Monday, July 14, 2014

Weigh in on the midnight bar ordinance Thursday night

City to host public meeting at Charleston Museum

Posted by Paul Bowers on Mon, Jul 14, 2014 at 5:28 PM

Ready to weigh in on the Great Midnight Bar Closing Debate? Your time has come. The City of Charleston will host a public input meeting Thurs. July 17 at 5:30 p.m. in the auditorium at the Charleston Museum (360 Meeting St.).

The topic at hand is a proposal that would require all new bars and late-night establishments within certain sections of downtown to close at midnight instead of 2 a.m.

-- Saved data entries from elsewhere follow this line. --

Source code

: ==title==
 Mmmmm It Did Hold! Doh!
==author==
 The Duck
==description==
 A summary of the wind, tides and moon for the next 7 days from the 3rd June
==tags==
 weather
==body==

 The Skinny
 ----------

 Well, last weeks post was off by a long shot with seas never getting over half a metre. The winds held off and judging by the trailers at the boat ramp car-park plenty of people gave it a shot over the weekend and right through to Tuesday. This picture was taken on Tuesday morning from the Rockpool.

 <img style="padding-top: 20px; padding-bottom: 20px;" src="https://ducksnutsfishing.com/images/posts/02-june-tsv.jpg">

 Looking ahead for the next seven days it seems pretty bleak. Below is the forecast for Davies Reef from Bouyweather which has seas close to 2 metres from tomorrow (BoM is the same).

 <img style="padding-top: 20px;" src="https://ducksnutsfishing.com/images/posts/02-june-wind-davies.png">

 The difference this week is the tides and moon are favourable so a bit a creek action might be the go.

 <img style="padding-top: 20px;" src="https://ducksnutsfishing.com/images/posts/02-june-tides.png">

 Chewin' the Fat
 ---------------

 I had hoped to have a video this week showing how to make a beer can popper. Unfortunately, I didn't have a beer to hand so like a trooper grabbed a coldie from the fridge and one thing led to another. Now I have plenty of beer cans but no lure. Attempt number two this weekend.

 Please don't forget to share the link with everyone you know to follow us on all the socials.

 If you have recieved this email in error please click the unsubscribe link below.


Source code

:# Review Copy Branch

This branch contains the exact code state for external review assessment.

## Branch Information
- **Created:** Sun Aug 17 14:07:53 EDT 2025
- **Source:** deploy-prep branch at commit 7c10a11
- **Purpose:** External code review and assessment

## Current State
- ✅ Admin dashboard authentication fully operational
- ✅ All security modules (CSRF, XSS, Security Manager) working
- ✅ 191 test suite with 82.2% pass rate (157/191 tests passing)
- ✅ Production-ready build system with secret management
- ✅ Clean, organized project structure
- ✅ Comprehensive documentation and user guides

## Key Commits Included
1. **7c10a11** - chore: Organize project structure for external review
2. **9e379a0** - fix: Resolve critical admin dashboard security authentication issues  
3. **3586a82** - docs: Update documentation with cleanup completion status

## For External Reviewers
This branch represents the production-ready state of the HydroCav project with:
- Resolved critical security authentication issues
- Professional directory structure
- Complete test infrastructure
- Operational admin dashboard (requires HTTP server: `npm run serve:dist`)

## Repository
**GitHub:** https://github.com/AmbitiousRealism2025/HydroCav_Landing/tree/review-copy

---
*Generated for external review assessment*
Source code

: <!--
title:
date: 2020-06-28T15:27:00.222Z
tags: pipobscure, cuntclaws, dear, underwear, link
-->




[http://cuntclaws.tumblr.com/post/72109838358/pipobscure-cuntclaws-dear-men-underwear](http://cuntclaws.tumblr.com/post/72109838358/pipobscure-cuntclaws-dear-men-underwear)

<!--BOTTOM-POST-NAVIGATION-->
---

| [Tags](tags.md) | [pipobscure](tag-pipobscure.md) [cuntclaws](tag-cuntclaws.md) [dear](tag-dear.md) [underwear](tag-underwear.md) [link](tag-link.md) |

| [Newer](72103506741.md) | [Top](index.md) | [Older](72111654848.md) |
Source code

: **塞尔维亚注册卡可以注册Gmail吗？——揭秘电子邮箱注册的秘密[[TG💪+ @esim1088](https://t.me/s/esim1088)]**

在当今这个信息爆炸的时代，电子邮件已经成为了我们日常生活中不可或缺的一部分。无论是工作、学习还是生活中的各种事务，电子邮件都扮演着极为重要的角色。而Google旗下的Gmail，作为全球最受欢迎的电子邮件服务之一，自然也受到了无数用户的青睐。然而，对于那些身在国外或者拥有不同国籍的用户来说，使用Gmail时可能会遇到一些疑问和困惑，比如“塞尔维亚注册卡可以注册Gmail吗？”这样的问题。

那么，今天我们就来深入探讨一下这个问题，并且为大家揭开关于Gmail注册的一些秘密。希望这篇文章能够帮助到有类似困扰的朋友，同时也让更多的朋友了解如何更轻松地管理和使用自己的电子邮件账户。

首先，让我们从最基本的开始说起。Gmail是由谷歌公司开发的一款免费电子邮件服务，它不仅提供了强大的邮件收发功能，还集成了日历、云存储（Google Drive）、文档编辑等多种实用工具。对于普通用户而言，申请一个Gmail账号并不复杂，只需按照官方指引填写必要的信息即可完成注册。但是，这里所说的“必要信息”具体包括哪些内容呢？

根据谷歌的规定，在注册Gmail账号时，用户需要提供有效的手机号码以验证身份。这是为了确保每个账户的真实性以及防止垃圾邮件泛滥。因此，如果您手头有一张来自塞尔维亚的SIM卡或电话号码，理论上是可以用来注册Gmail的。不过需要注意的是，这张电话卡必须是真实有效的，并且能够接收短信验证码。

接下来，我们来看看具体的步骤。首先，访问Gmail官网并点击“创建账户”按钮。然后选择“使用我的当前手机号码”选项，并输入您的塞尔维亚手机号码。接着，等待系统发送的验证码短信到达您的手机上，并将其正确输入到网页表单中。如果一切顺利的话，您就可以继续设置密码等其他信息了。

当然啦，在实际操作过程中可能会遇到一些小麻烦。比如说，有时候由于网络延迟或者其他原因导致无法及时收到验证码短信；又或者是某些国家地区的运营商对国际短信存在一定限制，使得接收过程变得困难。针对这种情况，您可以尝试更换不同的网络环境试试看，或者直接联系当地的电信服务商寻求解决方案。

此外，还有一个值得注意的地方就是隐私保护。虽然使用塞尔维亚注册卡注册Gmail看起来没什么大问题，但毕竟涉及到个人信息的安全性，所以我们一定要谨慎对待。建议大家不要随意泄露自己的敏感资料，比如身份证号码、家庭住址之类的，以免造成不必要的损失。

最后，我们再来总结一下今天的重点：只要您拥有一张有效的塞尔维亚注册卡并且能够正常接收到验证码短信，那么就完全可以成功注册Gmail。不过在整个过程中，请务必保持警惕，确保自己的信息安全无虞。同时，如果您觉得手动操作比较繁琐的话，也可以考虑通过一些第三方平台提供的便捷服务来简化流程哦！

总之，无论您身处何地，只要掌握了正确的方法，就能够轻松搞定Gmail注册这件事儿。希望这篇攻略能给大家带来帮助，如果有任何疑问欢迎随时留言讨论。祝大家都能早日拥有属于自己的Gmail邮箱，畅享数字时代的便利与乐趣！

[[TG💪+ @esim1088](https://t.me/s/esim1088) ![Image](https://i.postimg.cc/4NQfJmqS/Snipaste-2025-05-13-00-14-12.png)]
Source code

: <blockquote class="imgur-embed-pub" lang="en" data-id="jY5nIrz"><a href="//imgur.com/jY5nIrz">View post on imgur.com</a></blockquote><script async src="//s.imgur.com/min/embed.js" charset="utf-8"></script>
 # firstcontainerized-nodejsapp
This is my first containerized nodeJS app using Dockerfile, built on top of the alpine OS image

Mayor Joseph P. Riley Jr. and Police Chief Greg Mullen have said that the measure is needed to curb a growing crime problem in the late-night bar districts, while some members of the food and beverage industry have said that it would hurt the industry and provide an unfair advantage to existing bars that will be grandfathered in.

The S.C. Restaurant & Lodging Association has come out in opposition to the proposed ordinance, with the executive committee of its Board of Directors writing in a prepared statement:

"If passed, this ordinance would not only have a negative economic impact on owners and employees at bars, restaurants, grocery stores, gas stations, and other establishments that sell alcohol, it would also decrease the amount of state and local sales taxes that would otherwise be collected, potentially passing any offset for that decrease in collections along to the taxpayers in the City of Charleston.

"If approved, this ordinance would have a chilling effect on the growth of Charleston's number one industry, tourism. Charleston richly deserves the distinction it has achieved as being the top tourism destination in the world. We as an Association strongly support initiatives to help grow our tourism industry. And by the same token, we strongly oppose ordinances such as this one which would create a playing field that's not level, set up selective enforcement, and stifle the growth of tourism."

The proposal passed a first reading at City Council's May 27 meeting, with the only dissenting vote coming from Councilman Dean Riegel. The city's Planning Commission is scheduled to take up the issue at its Aug. 20 public meeting, and Mayor Riley has said that City Council will give the ordinance a second (and potentially third) reading at one of its September meetings.